NEAR FLESH: Stories, by Katherine Dunn
While novels can afford to be like marathons — long, arduous and discursive in a way that mirrors a life — short stories work best when they pack a punch. Katherine Dunn, the venerated author of the 1989 novel “Geek Love,” was already an expert in the actual pugilistic arts: For many years she worked as a sportswriter, covering boxing for The Willamette Week in Oregon. With the publication of her first and only story collection, “Near Flesh,” nearly a decade after her death, Dunn proves that she could throw a brisk hook from the page, too.
These stories — like her posthumously published novel, “Toad” (2022) — were gleaned from Dunn’s archive at Lewis & Clark College, and many are appearing in print for the first time. The collection is a welcome reminder that literature can be not only a showcase for polished, refined sentiment but also an arena in which both reader and writer grapple — with imminent challenges, with their own psyches, with the uncertainty of survival.
Dunn’s pieces have an almost irrepressible kinetic energy: Plot and character jostle within the bounds of tight word counts, protagonists come out swinging at obstacles both real and psychological, and situations that other authors might render through internal monologue are expressed as eruptions of action.
“Process,” a story about a painter haunted by a canvas that he can’t seem to get right, takes us through a yearslong blow-by-blow:
He spent two months on the new approach and when it was finished he found it so depressing that he went to a tavern and drank until they threw him into the street.
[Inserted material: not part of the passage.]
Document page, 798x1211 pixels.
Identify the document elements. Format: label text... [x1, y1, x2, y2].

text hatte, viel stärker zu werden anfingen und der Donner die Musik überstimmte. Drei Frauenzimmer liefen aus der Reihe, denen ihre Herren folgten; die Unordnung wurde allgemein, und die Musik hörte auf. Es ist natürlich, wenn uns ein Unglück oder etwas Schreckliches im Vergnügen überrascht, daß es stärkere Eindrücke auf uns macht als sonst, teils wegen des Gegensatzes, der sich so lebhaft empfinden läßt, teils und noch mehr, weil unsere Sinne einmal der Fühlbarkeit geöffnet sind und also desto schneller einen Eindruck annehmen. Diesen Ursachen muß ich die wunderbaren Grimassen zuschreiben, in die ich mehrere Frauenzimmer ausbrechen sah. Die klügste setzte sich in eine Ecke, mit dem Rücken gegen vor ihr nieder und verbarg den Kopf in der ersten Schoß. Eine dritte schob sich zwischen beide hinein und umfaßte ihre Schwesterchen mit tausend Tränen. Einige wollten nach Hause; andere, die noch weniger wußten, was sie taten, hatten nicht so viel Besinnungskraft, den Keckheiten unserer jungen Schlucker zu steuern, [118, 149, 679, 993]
He walked around the same block for hours, crying softly, and wondering about his parents’ death and the murky light at the bottom of the river. He was sick for days and turned the canvas to face the wall.
Dunn’s characters do not act strategically, and they rarely reflect on their drives. Instead they are buffeted around, victims of their conditions or their urges, becoming projectiles in motion.
This gives most stories in the collection a tragic air. Many of them focus on people mired in situations from which they need to extract themselves; they struggle but often only make things worse. In “The Blowtorch,” a woman resents her husband’s devotion to a religious sect that performs “tests of faith” with venomous snakes, chafing at the way he pampers the snakes while neglecting their six children. She finally lashes out, not against her husband but against the reptiles, which are kept warm with firewood that her family desperately needs. Does she set herself free by doing this? Not in the least — but perhaps she has scored a point.